Bimbo ferito a Blevio  «Quel rottweiler era già scappato»
La zona dove è avvenuta l’aggressione del cane al bambino

Bimbo ferito a Blevio

«Quel rottweiler era già scappato»

A gennaio era stato fermato e portato al canile. La proprietaria, che ha 19 anni, lo aveva poi ripreso

Il rottweiler che ha azzannato alla testa il bambino di due anni di Blevio era già stato fermato. Ai primi di gennaio era stato visto girovagare per il paese senza padrone ed era stato chiamato il servizio randagismo dell’ex Asl

Gli accalappiacani l’avevano portato al canile. Il cane non aveva il microchip. Ma la proprietaria, una ragazza di Brenna che non ha neanche 19 anni, era andata a riprenderselo. «È il mio cane», aveva detto mostrando foto che lo provavano. E il cane le era stato restituito senza sanzioni.

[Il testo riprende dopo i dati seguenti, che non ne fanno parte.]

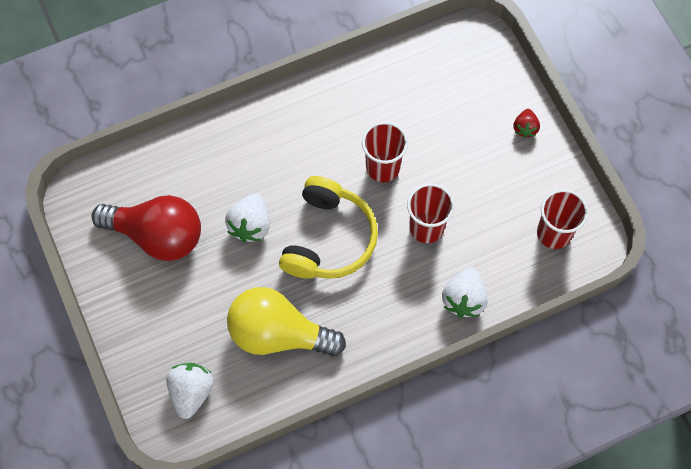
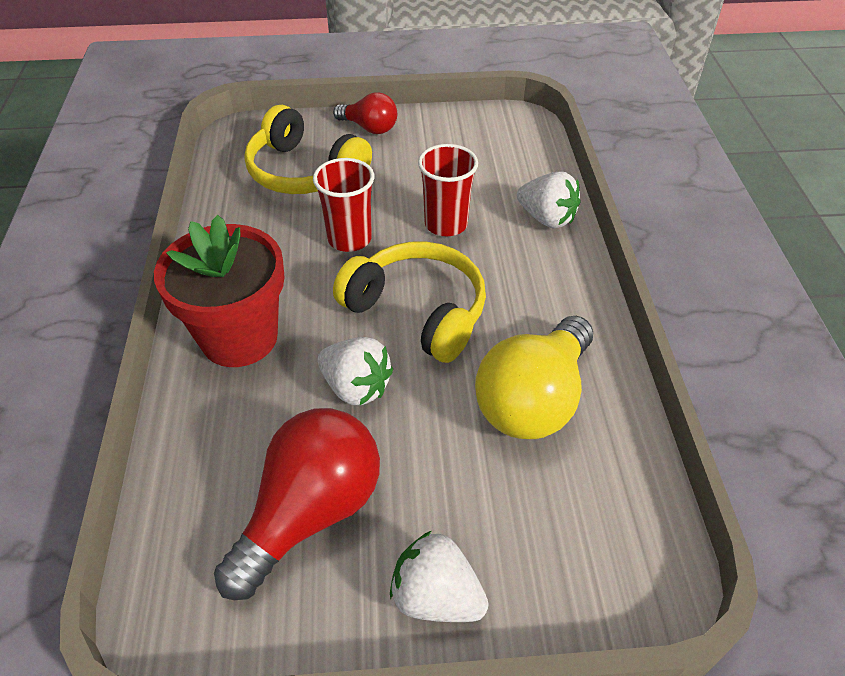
camera: 70 degrees left, 20 degrees down
white strawberry [166,363,214,419] -> white strawberry moved to [390,531,488,622]
red strawberry [513,109,540,138] -> red light bulb [333,92,397,134]
red cup [537,189,588,249] -> none
none -> red flower pot [154,215,284,367]
none -> yellow headphones [244,105,372,194]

L a giovane vive a Brenna ma il suo cane stava a Blevio a casa del fidanzato. In paese dicono che non era la prima volta che si vedeva in giro, ma nessuno aveva pensato di avvisare i vigili.

Non sarà abbattuto, ma terminati i dieci giorni in canile per il monitoraggio teso a capire se ha la rabbia, sarà restituito alla proprietaria. Dovrà essere tenuto al guinzaglio e con la museruola e dovrà seguire un corso di rieduzaione.

Intanto le condizioni del bambino di due anni migliorano.